Segment Start: The data

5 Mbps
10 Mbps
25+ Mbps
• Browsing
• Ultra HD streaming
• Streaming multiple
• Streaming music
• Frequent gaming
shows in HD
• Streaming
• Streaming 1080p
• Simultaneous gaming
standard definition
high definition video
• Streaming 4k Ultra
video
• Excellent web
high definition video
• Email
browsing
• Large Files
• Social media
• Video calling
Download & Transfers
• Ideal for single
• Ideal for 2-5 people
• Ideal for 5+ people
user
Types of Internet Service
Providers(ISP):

Segment End: The data

**What the task requires:** Copy out exactly, and only, the lines from the one that contains "shows in HD" through the last line of the material above.

**Response to the exercise:**
shows in HD
• Streaming
• Streaming 1080p
• Simultaneous gaming
standard definition
high definition video
• Streaming 4k Ultra
video
• Excellent web
high definition video
• Email
browsing
• Large Files
• Social media
• Video calling
Download & Transfers
• Ideal for single
• Ideal for 2-5 people
• Ideal for 5+ people
user
Types of Internet Service
Providers(ISP):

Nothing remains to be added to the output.